TASK ITEM: Express everything from the line containing "right shoulder: (257, 99, -1)" down to the end of the records as a two-column CSV with the headers item and value, one row per record, each field in quotation marks and any line breaks turned into spaces. Leave the pictures out.

Stored data entries:
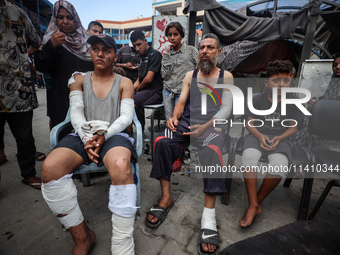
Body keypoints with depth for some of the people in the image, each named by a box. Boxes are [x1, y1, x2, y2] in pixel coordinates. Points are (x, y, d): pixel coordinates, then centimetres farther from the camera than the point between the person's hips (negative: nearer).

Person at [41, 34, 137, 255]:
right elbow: (76, 112, 6)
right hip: (84, 135, 3)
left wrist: (104, 134, -17)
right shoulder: (79, 80, 19)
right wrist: (87, 137, -13)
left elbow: (126, 116, 1)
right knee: (50, 167, -28)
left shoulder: (124, 83, 13)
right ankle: (82, 237, -9)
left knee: (121, 166, -38)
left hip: (114, 135, -2)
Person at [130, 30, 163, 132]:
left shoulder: (155, 54, -6)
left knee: (133, 102, -30)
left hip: (155, 92, -9)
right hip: (143, 91, 9)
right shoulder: (142, 56, 23)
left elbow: (148, 79, -15)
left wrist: (138, 88, 2)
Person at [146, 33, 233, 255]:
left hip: (212, 125, -2)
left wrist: (205, 127, -16)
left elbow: (226, 108, 1)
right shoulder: (190, 75, 21)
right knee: (162, 142, -27)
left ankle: (209, 214, -29)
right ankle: (166, 197, -13)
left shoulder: (226, 76, 12)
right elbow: (181, 101, 13)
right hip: (187, 122, 3)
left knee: (212, 150, -36)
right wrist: (174, 117, -11)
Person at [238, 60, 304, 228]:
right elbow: (249, 123, 2)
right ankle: (254, 206, -21)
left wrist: (279, 138, -14)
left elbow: (293, 127, 5)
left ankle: (256, 202, -9)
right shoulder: (257, 99, -1)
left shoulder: (293, 102, 1)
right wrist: (259, 136, -17)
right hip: (257, 136, 0)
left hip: (280, 139, 1)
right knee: (248, 157, -34)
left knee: (279, 165, -32)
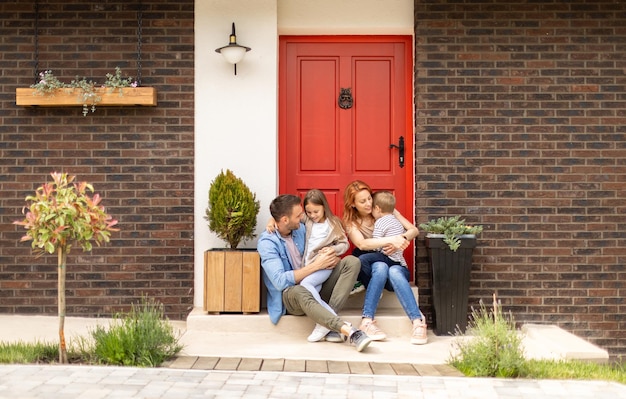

RESPONSE TO THE EXERCISE:
item,value
"right shoulder:","(257, 99, -1)"
"left shoulder:","(293, 102, 1)"
"right wrist:","(259, 136, -17)"
"right hip:","(257, 136, 0)"
"left hip:","(280, 139, 1)"
"right knee:","(248, 157, -34)"
"left knee:","(279, 165, -32)"